|
|
Troubleshooting Photos –About Auto-Correction Tools
Snapshot: Whether it's called 'One-Click',
'Auto Color' or 'Color Wizard', your photo program
almost certainly has some kind of automatic tool to fix unsatisfactory
colors and tones. For some photos, this tool may really be all you need.
You can expand the number of photos these time-savers can handle, though,
if you understand how they work and how to play to their strengths. This
article deals primarily with auto-correcting a color
cast, a problem that is also addressed here.
Traditional color correction of photos is one of the most user-hostile activities you can perform with a computer. Correcting color in CMYK for commercial printing can be tricky enough, but doing so in RGB, for desktop printers, is a skill so arcane and counter-intuitive as to justify the belief that aliens walk among us. Accordingly, software makers have put a lot of energy into auto-correction tools, functions and routines that concentrate a lot of learning into a few mouse clicks. Sort of. If you blindly trust a "one-click" fix, you can make the picture worse. To get full value, it helps to know what you're doing and how to use these tools in ways that improve your results. Although the practice of color correction can be complicated, some of the underlying ideas are quite simple. For instance, a great many pictures are spoiled by having been taken under a strongly colored light. This may be the red of sunset, the green of fluorescent lights or the blue of winter daylight – whatever it is, it distorts the colors and spoils the picture.
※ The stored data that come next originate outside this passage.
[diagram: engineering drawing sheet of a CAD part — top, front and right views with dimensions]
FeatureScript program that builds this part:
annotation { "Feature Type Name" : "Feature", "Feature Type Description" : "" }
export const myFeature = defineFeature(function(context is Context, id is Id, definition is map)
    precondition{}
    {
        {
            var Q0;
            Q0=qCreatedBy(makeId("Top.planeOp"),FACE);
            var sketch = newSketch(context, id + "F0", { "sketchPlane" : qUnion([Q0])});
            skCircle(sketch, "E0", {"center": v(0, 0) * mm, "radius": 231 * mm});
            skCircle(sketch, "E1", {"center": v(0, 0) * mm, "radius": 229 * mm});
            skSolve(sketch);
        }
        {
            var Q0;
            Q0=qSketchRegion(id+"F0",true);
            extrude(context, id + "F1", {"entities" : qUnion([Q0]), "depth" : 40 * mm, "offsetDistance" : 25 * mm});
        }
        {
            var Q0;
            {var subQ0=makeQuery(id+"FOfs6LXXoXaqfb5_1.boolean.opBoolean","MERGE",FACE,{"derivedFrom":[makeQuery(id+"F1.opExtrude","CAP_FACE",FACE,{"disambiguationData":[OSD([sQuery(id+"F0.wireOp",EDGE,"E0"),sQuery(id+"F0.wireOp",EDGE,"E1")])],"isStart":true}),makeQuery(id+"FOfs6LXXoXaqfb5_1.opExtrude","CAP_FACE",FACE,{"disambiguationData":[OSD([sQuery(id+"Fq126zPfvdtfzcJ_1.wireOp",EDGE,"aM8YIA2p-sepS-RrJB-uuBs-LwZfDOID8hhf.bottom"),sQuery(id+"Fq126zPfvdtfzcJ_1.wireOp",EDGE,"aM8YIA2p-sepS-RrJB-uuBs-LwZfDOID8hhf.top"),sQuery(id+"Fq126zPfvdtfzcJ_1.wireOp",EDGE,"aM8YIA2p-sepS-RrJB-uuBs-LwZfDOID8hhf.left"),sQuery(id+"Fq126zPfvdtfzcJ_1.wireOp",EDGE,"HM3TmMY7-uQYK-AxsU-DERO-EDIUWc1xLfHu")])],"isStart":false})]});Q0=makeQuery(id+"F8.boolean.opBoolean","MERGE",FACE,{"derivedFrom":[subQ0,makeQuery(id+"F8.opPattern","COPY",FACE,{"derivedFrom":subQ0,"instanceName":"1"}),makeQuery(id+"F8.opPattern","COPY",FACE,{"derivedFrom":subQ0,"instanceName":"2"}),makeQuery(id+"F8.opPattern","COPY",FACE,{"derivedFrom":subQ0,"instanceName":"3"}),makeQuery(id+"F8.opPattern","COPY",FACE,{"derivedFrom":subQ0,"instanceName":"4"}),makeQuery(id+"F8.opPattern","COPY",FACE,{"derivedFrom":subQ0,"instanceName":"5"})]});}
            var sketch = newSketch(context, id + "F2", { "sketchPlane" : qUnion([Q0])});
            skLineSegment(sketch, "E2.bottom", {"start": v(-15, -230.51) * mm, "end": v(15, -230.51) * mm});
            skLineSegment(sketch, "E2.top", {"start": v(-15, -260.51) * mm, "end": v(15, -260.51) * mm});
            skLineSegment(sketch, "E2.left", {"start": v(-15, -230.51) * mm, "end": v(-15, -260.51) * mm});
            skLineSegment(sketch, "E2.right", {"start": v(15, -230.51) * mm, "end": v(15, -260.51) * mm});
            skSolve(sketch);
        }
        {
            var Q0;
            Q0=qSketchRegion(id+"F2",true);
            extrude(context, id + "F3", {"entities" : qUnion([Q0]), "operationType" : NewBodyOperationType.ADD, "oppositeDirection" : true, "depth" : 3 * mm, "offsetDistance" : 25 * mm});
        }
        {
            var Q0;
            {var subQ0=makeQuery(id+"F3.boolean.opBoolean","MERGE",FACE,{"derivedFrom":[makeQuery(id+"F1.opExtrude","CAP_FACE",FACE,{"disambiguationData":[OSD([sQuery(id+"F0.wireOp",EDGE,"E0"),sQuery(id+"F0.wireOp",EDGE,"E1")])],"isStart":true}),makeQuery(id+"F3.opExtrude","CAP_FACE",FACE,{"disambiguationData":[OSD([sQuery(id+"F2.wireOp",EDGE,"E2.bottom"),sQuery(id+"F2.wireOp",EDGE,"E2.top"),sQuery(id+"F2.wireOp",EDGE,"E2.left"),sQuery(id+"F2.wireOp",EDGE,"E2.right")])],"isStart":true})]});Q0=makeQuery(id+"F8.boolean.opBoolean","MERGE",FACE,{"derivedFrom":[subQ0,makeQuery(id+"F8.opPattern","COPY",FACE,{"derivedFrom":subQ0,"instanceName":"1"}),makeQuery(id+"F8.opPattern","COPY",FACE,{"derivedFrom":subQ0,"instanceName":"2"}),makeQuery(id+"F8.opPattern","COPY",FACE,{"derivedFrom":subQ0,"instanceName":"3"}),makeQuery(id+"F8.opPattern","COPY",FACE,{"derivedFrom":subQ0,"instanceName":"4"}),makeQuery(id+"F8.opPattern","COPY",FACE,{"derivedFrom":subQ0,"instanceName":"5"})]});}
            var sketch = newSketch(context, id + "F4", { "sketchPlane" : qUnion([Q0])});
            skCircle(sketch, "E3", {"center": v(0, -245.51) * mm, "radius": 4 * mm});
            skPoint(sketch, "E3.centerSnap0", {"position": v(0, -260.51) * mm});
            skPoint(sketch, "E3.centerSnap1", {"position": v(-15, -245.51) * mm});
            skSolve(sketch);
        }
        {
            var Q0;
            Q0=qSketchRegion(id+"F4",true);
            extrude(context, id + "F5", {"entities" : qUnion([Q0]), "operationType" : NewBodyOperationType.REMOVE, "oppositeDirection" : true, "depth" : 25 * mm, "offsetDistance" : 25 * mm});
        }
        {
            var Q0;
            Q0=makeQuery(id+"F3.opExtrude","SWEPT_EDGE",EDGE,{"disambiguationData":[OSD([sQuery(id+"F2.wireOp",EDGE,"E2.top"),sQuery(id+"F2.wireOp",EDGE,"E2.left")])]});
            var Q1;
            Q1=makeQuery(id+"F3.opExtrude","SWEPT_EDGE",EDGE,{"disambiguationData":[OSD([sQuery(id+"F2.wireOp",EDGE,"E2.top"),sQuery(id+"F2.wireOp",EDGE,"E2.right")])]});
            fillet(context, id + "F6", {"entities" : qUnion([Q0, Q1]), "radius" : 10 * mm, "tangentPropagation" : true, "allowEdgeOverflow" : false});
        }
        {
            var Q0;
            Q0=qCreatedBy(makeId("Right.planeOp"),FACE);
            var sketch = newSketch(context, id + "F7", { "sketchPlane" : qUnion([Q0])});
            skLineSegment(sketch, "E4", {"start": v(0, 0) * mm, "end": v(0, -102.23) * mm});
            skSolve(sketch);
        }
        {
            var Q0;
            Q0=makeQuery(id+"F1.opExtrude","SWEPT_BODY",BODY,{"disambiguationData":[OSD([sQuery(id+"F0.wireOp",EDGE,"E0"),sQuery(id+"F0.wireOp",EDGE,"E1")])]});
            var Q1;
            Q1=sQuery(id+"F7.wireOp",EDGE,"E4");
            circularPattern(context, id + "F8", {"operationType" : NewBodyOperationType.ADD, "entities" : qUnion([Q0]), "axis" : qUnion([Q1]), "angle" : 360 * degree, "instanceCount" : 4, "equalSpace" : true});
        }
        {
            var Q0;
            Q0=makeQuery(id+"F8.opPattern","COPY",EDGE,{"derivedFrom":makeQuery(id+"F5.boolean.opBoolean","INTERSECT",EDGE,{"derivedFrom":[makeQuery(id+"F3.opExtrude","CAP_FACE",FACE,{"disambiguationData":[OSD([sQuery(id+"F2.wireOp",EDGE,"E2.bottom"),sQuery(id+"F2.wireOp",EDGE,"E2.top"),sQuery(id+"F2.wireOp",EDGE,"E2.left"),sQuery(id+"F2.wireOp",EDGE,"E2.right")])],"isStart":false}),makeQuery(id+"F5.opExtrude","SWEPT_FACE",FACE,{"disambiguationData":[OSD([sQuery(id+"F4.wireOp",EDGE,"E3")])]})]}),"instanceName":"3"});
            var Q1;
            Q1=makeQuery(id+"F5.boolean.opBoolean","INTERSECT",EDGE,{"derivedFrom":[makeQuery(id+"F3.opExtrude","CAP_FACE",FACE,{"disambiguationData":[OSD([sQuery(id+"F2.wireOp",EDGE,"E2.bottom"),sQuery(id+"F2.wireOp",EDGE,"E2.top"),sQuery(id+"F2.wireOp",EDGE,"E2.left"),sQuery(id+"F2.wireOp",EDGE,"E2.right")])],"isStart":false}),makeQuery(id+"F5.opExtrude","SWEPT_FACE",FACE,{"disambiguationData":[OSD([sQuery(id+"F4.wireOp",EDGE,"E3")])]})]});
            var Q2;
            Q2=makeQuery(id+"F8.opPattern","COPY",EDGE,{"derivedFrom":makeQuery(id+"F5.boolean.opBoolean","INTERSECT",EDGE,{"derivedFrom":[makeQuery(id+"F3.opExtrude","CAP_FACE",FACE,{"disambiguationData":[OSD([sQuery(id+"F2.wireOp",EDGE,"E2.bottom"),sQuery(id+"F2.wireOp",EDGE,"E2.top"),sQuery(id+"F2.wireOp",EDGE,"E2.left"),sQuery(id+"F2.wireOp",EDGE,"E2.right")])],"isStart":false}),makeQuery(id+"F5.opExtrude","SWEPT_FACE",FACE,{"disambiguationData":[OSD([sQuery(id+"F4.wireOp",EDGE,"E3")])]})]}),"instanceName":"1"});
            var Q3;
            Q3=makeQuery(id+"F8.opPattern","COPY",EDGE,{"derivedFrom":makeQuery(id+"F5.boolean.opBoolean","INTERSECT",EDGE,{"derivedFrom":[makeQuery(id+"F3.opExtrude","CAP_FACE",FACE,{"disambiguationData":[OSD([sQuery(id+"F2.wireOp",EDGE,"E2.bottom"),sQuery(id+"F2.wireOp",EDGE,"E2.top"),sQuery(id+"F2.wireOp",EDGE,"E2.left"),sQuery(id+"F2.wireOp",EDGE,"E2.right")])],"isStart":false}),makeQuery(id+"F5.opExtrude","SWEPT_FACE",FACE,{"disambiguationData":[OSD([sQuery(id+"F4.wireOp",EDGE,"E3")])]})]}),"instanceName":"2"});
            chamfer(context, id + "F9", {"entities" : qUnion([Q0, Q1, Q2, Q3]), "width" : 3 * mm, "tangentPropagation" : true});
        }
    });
The correction for a picture with an overall unwanted color – a color cast – is simple. You find an area that should be neutral (true grey, white or black, with no color other color present) and determine what color is in fact there. That color can then be presumed to be the value of the cast that covers your picture – remove that value and presto, the cast is gone and your picture is immeasurably improved. Photo-editing software uses this principal in a variety of ways. Upper end applications have tools for targeting white, grey and black. Packages that concentrate on user-friendliness, such as Photoshop Elements, combine the three into one Remove Color Cast function. These tools can do a good job – depending on the reference point you choose (the reference point need not be large; ones used in the Dragon-boat photo below is a tiny dot of white on the water). The photo below has a number of casts in it: an overall slightly blue cast that comes of being shot in shadow with bright light behind, plus a number of weaker colorations covering limited areas (known as 'local casts'), caused by light reflecting from the Dragon-boaters' highly colored clothes. Therefore, the colors that are changed vary with the spot you pick, with interesting results for the picture.
Experiment, Experiment...On occasion, it may not be clear which tool is best for the job. In fact, you may want to experiment with different tools or different combinations of tools to achieve the desired effect. The photo below is one that most auto-correction tools will have trouble with. A large part of the picture is black (but not just one black – many blacks, each based on fabric dyes that contain colors that help make the blacks visually richer and more interesting and each subtly affected by other adjacent colors in the chair and on the walls). The presence of so much darkness totally confuses automatic adjustments that assume that most of a picture's tones will be in the middle.
The point of this tinkering is not to disparage auto-correction tools but to show that while they are capable of giving reasonable results with average pictures, they'll give better results with all pictures, even difficult ones, if you experiment and treat them as starting points for improving your photos, rather than as one-shot, take-it-or-leave-it magic wands.